Dies ist freilich eine ambitionierte Aufgabe!

Ich würde sagen: Die Ostseestrategie bietet gute Ansätze im Bereich Energieeffizienz UND im Bereich der Energieversorgungssicherheit!

Die Ostseeregion verfügt über reiche Energievorkommen, geht aber mit ihnen sparsam um. So ist seit 1990 der Energieverbrauch stabil geblieben, gleichzeitig ist das GDP seit 1990 um 28% gestiegen. Auch sind die C02 Emissionen im Bereich Energie und Transport von 1990 bis 2005 um 13% reduziert worden. Das hängt einerseits mit ökonomischen Strukturveränderungen aber auch mit einer Verlagerung hin zu mehr erneuerbaren Energien zuammen. Nicht zuletzt hat ein anderes Konsumverhalten hier Wirkung gezeigt.

Die Projekte im Rahmen der Ostseestrategie werden die Energieeffizienz weiter erhöhen. Mehr noch: diese Projekte könnten sogar Best-Practice Projekte für ganz Europa werden. Hier liegt eine große Chance, die Ostsee in Europa weiter als Vorbildregion zu stärken.

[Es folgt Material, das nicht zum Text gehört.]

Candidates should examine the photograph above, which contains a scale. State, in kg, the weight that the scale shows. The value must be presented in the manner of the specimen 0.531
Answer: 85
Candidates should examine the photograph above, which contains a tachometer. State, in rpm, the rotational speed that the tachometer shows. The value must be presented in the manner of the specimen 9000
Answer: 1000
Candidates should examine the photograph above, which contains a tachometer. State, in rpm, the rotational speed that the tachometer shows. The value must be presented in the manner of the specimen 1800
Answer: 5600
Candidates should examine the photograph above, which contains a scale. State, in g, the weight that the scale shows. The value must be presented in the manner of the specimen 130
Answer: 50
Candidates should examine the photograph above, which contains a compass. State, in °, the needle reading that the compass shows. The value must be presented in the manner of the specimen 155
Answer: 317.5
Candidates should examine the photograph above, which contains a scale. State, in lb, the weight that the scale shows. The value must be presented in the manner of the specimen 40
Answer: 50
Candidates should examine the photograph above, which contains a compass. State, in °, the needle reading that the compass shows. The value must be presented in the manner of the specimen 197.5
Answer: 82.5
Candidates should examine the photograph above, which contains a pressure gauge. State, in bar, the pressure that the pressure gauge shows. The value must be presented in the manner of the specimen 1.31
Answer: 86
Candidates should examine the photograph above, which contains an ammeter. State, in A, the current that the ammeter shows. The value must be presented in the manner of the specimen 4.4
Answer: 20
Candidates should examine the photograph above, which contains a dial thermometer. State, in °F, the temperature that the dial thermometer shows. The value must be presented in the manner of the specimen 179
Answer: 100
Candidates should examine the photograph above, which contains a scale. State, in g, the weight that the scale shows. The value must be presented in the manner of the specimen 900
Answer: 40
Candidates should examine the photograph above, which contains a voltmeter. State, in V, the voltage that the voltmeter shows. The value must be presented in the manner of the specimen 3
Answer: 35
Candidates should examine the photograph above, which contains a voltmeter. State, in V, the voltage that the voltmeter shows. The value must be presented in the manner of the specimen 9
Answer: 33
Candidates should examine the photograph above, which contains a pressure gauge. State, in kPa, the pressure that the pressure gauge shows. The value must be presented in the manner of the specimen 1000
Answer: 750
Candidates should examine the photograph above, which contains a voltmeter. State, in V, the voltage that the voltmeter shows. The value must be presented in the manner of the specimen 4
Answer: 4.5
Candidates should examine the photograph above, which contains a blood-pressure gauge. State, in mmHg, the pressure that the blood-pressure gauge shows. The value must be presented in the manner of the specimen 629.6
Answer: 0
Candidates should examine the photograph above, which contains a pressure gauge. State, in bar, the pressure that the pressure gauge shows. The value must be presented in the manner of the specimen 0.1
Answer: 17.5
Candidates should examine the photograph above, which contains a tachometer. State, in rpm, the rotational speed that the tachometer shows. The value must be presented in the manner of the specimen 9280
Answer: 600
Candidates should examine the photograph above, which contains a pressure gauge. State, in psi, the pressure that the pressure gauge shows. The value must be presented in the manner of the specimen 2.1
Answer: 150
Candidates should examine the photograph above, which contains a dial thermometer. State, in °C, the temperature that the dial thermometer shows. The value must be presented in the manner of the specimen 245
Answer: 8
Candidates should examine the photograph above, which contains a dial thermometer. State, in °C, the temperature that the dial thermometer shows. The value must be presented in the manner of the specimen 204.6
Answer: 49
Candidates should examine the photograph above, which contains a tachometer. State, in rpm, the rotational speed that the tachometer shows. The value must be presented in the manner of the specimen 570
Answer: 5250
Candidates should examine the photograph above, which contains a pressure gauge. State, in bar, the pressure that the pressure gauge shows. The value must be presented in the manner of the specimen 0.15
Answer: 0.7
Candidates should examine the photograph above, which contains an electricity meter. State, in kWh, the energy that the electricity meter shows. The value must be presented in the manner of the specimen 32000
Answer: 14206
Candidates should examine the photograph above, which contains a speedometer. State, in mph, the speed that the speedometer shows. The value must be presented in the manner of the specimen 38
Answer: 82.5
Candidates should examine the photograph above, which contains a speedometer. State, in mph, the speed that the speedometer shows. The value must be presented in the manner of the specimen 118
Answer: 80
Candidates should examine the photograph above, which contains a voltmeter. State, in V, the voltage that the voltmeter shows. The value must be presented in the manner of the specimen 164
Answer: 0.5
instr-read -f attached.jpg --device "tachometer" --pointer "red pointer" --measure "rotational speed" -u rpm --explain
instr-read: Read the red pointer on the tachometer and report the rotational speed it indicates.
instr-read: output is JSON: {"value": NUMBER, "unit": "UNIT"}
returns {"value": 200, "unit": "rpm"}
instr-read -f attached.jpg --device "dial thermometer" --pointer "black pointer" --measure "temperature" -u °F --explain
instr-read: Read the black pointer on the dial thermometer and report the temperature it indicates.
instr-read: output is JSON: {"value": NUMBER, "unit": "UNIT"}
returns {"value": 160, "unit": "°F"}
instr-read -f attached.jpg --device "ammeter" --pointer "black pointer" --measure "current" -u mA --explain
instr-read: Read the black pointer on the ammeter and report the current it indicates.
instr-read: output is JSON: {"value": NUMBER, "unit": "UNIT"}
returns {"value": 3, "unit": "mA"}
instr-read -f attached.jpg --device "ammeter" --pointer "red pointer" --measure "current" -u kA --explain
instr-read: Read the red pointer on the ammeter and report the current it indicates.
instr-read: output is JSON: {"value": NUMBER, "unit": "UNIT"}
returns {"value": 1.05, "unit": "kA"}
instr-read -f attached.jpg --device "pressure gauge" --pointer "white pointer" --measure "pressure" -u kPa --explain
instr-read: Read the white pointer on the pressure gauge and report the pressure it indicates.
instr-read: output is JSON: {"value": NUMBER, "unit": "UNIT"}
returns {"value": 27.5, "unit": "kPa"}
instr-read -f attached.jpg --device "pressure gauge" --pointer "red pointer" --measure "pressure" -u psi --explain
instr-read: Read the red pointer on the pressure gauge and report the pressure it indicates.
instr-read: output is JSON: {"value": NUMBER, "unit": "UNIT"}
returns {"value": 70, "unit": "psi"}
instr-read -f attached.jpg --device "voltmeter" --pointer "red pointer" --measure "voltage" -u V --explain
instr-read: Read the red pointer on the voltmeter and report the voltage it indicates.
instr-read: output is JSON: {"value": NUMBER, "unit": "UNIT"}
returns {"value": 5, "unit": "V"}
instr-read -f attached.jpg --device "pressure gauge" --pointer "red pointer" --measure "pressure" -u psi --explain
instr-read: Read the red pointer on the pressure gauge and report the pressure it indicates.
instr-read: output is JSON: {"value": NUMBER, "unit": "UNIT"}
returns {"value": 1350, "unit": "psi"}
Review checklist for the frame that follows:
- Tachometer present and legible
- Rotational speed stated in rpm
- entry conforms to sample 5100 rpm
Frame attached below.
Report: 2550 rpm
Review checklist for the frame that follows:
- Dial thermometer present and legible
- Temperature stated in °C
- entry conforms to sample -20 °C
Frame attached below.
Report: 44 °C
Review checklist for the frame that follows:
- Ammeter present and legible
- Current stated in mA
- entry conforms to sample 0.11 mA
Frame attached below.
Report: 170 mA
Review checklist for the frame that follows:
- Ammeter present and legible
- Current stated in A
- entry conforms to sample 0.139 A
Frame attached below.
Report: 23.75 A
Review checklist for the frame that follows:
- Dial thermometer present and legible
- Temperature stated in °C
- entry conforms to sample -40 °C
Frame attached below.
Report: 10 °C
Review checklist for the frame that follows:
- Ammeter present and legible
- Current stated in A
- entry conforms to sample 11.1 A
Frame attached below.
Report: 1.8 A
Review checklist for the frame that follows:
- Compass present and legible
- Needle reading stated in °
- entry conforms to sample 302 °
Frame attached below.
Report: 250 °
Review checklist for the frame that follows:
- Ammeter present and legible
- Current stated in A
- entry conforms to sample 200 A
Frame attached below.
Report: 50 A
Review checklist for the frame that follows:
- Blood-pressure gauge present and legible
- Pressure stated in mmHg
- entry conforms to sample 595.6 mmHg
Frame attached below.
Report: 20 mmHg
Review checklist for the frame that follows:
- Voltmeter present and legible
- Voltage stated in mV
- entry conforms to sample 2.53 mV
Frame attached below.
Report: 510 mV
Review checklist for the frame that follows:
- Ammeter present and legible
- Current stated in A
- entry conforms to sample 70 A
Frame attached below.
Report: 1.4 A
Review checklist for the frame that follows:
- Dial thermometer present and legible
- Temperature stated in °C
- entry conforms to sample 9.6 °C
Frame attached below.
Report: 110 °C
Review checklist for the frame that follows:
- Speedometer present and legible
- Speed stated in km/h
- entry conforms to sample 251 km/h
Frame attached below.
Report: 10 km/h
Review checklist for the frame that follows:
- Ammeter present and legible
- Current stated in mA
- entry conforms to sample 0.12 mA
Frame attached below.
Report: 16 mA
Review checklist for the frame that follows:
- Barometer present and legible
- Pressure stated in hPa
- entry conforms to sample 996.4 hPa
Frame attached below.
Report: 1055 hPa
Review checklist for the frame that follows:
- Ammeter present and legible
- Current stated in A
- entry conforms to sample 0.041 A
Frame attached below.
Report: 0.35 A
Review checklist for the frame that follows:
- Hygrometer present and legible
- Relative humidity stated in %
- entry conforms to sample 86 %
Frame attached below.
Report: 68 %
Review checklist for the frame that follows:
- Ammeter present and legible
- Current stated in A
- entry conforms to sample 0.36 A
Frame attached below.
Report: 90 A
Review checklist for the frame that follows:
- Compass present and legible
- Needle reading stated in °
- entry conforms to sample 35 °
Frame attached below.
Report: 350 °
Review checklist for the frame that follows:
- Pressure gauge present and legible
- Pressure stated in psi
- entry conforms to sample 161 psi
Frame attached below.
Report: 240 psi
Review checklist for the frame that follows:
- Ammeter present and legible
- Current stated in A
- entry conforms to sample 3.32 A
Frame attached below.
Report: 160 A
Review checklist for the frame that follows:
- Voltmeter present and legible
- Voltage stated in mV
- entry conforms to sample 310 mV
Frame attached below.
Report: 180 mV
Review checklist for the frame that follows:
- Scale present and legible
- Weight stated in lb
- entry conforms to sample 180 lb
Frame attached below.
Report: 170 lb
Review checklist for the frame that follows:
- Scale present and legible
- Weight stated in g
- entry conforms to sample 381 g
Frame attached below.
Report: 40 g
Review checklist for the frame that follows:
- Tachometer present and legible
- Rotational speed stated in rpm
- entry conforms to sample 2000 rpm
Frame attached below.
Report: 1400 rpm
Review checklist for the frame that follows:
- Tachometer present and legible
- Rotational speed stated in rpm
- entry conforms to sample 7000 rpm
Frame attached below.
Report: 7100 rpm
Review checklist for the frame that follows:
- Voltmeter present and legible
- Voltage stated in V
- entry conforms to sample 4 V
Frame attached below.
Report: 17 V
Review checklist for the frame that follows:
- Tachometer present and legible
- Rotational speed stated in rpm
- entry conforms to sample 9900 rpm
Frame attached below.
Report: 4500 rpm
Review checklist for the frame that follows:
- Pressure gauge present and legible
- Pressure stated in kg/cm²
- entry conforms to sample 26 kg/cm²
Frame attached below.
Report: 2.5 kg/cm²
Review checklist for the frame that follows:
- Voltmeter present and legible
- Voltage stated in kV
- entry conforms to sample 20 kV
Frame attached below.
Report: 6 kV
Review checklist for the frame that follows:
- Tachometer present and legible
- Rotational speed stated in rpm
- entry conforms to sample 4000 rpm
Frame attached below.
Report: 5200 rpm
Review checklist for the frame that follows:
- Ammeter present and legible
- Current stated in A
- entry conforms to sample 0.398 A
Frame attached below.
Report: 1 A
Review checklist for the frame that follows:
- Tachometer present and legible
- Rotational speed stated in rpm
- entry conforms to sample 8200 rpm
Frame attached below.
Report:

Chancen bestehen weiterhin in dem Ausbau von erneuerbaren und umweltfreundlichen Energien. Windparks in Dänemark und Deutschland sind Vorbild.

Von immenser Bedeutung ist die Einbindung Russlands, gerade für Deutschland als Energiepartner. Zwar ist die Russische Förderation kein EU Mitglied und an der Entwicklung der Ostseestrategie nicht beteiligt gewesen, aber Russland wird auf unterschiedlichen Ebenen eingebunden:

  • Erstens über Projekte der Helcom-Kooperation, da Russland Mitglied bei Helcom ist.
  • Zweitens über Projekte mit der Europäischen Kommission.
  • Drittens durch die Nördliche Dimension.

Demnach beugt die EU-Ostseestrategie einer weiteren Gefahr vor: der Isolation von Russland. Von einer Integration von Russland auf unterschiedlichen Ebenen (Umwelt/Wirtschaft) profitieren alle Staaten.

Der Ansatz entspricht dem Konsens der Ostseeparlamentarierkonferenz von 2007. Alle Infrastrukturprojekte der Ostsee sollen auf ihre Umweltverträglichkeit und ihre Vereinbarung mit der Energieversorgungssicherheit der gesamten Ostsee überprüft werden. Die EU-Ostseestrategie leistet dieses!

Eine Gefahr besteht jedoch trotzdem: Die Überlastung der Ostseestrategie. Konkret kann die Ostseestrategie trotz Best-Practice Beispielen und einer möglichen Vorbildfunktion nicht eine gemeinsame EU-Energiepolitik ersetzen!

Bisher ist der Europäischen Union nicht gelungen mit einer Stimme im Energiebereich zu sprechen, obwohl der Vertrag von Lissabon erstmals ausdrücklich Klauseln zur Energiesolidarität enthält: Art. 122 und Art. 194.

Weiterhin kann eine gemeinsame externe Energiesicherheitspolitik nur gelingen, wenn sie von einem internen funktionierenden Energiebinnenmarkt gestützt wird. Außerdem sollte die Versorgungssicherheit als eine Querschnittsaufgabe angesehen werden, indem sie bei jeder Politik mitbeachtet wird, zum Beispiel bei der Umweltpolitik. Es macht keinen Sinn beim Bau von Kohlekraftwerken eines Gegensatz Energieversorgungssicherheit und Umweltschutz aufzubauen. Bei der Energieeffizienz müssen langfristig sanktionierbare Zielmarken vorliegen, bisher hatten die Mitgliedstaaten daran wenig Interesse.

Dieses alles kann eine EU-Ostseestrategie keineswegs leisten, an diesen Punkten endet ihre Kompetenz und die EU als Akteur muss wieder politische Verantwortung übernehmen.